In disposing of this motion it becomes incumbent upon us to examine again In re Allen, supra, as it relates to procedures to be followed after a notice of appeal has been filed in the Patent Office. As is generally known, Allen stands for the proposition that once the notice has been filed jurisdiction of the cause is transferred to the court and there is nothing left for the Commissioner to do other than to certify the record and transmit it to the court. However, In re Grier, 342 F.2d 120, 52 CCPA 1081 (1965), as applicable to ex parte appeals, decided that even though a notice of appeal had been filed, the Board of Appeals could exercise a purely ministerial function in its administrative capacity by correcting an error of omission.

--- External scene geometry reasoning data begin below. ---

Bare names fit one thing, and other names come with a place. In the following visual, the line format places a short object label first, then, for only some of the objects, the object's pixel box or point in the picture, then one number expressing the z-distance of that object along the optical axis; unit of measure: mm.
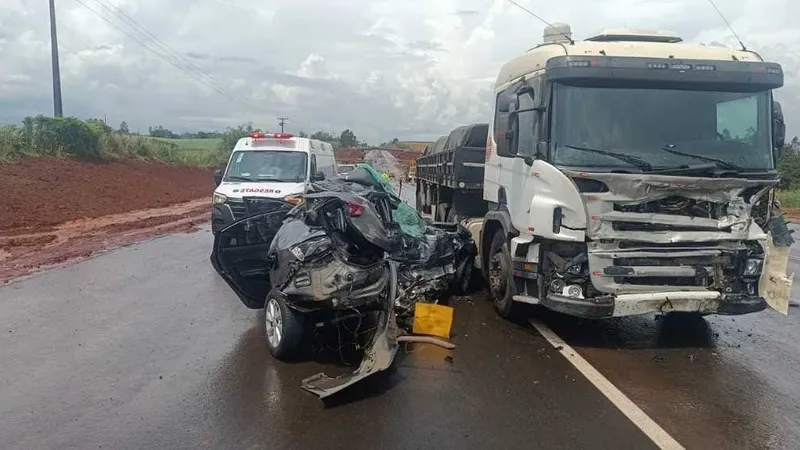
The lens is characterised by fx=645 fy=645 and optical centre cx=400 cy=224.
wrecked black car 5531
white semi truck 5996
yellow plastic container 6809
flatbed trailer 10305
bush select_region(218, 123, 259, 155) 55712
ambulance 12430
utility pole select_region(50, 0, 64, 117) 32609
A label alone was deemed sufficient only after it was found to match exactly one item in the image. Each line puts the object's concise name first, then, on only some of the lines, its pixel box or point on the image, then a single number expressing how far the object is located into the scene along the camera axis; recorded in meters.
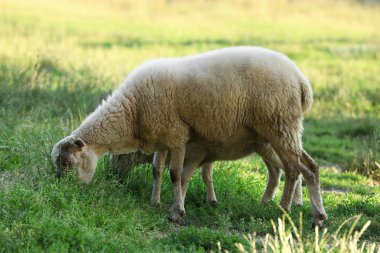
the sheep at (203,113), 15.55
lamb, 16.37
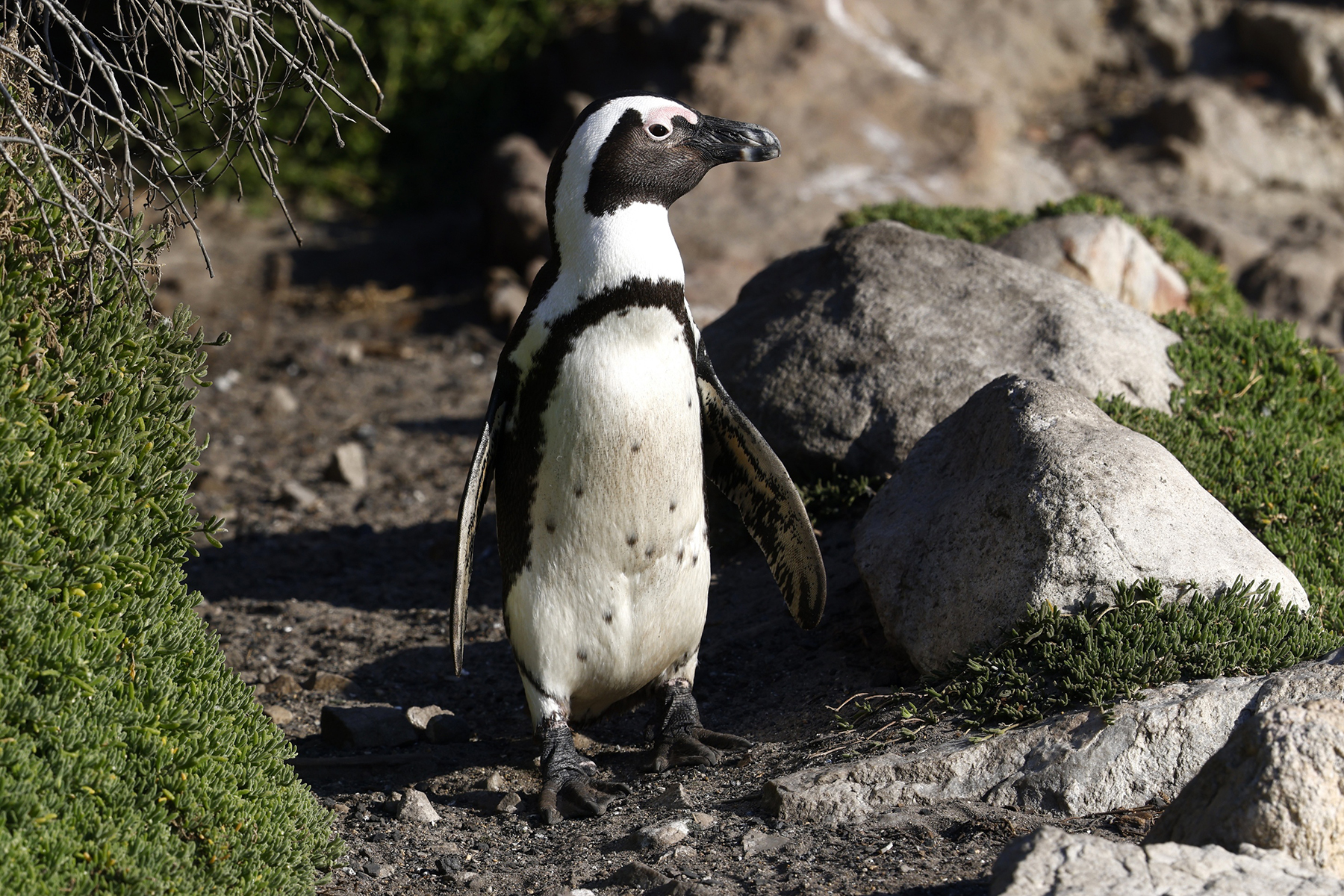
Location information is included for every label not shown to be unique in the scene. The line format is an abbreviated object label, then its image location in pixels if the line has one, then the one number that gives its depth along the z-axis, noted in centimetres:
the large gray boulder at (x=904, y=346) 1025
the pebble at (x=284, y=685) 969
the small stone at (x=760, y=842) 630
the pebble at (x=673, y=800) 710
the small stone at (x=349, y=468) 1445
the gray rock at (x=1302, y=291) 1633
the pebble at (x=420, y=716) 889
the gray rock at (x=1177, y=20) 2292
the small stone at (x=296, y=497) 1387
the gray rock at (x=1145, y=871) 470
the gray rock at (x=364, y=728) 862
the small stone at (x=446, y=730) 884
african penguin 725
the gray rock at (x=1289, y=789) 498
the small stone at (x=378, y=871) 662
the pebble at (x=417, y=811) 741
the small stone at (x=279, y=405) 1644
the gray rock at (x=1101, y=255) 1259
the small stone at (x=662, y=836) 653
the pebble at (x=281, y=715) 914
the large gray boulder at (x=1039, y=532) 737
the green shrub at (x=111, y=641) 501
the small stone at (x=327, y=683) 975
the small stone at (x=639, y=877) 606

In addition to the practice in this court, consideration must also be given to the procedures followed throughout the federal courts where mistakes or newly discovered evidence are involved. The Federal Rules of Civil Procedure have been given liberal interpretation to the end that where there is a proper case for relief leave "shall be freely given when justice so requires". Foman v. Davis, 371 U.S. 178, 83 S.Ct. 227, 9 L.Ed. 2d 222 (1962).

Recognizing that jurisdiction in the strictest judicial sense does attach to this court when the notice of appeal is filed, we nevertheless feel it important to set forth certain guidelines which we hope will be of some help to litigants in the Patent Office and this court. We reaffirm the position taken by this court in Grier that the Patent Office Boards can exercise a purely ministerial function in their administrative capacity. It is also clear from the court's own rules that the Commissioner of Patents can dismiss an appeal without any action being taken by the court. Rule 25(1) provides that where a notice of appeal is filed in the Patent Office and no further action is taken to prosecute the appeal in this court, the Commissioner upon such facts being brought to his attention by motion of the appellee in inter partes cases, and upon his own motion in ex parte appeals, may take such further action as may be necessary to dispose of the case as though no notice of appeal had ever been given. We further recognize that Rule 73 of the Rules of Civil Procedure could be applicable to proceedings in this court and is completely consistent with our own rules. This Rule provides specifically that where an appeal has not been docketed the parties with the approval of the lower court may dismiss the appeal by stipulation filed in that court or the court itself may dismiss the appeal upon motion and notice by the appellant. To the extent that the Allen decision is inconsistent with the above, it is hereby expressly overruled.

Having carefully considered the motion before us we hereby remand this appeal to the Board of Patent Interferences for that board to consider the motion pending before it, which it refused to consider because we had jurisdiction of the case, and to take whatever further action it may deem advisable.


WORLEY, Chief Judge, did not participate.